The Land of Stories

It finally arrived.

At the end of the school year, my 5th grade students put together an anthology of their favorite stories, poems and essays that they wrote throughout the year.

They revised. And revised. And revised, and got exasperated when I suggested they revise some more.

Then they competed in brutal rock, paper, scissors battles to determine who would use the limited number of computers in my classroom to type and publish their stories.

Each and every student painstakingly chose their favorite fonts and text size for their masterpiece. Seriously. They tried every possible combination of fonts and sizes ten times. TEN TIMES.

Then, finally, we printed off the manuscript (complete with illustrations!) and sent it off to a vanity publishing company to print copies for the classroom and for any students that wanted to pay the $20 fee.

And here it is:
Land of Stories Book Cover

What I love about it:

  • The kids cared so much about their stories that they painstakingly explored every font and font size ten times to make sure it was presented in the perfect way to their readers. They cared!
  • And their parents cared. I couldn’t believe how many of our parents shelled out the twenty bucks to buy this sucker. Keep in mind, 95% of my students receive free lunch and breakfast and it is often the only meals they get.
  • I have definitive proof that my students didn’t tune out every word I said. They learned!
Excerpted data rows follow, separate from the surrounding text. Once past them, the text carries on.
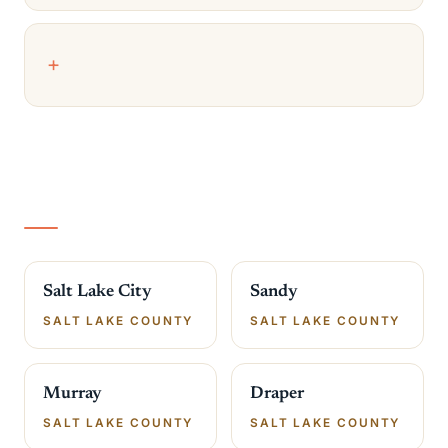
Salt Lake City
Sandy
SALT LAKE COUNTY
SALT LAKE COUNTY
Murray
Draper
SALT LAKE COUNTY
SALT LAKE COUNTY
Each story shows at least one great skill that the kids learned this year. It’s not consistent throughout every story, but everything we learned is in here somewhere. For example:
    • One girl nailed exposition through dialogue. Her origin story is about why porcupines have spikes (Spoiler alert: A family of porcupines get tangled in cactus and leave the quills in).  But the origin is revealed when Father Porcupine asks, “Are they everywhere?” and Mother says, “Yes! We can’t get them out.” and Father replies, “Well, we’ll just leave them in.”
    • One boy demonstrated his mastery of figurative language in describing the setting, how his character moves and how his character feels. Metaphors and similes pervade his story like barnacles on a blue whale. Obvious, yes, but they are pertinent and add depth to his story.
    • My favorite poem is about a big, green, three-eyed beast who tried to eat the narrator for its feast. It has imagery, rhyme, and the ending is just funny.
      (No spoiler alerts here: you’ll have to read the book).
    • My kids demonstrated their master understanding of conflict. And talk about tension! My students LOVED making their characters suffer. We had one story of a haunted ship where everyone except our protagonist was brutally murdered, another horror story where the protagonist sacrifices herself to ensure the future safety of all who live in the town. There is a story about a trampled wife and consequent descent into homelessness and a love story a la Romeo and Juliet where the tragic couple end up decapitated.


  • Most importantly, I have a little bit of each of my students to keep with me through the years. A little bit of their souls are captured within the pages of this book. And anytime I start to miss them (after I’ve forgotten the traumatic experiences they put me through, of course), I can open it up and see the brilliance of their imaginations and the spark of life that they deigned to share with me this past year.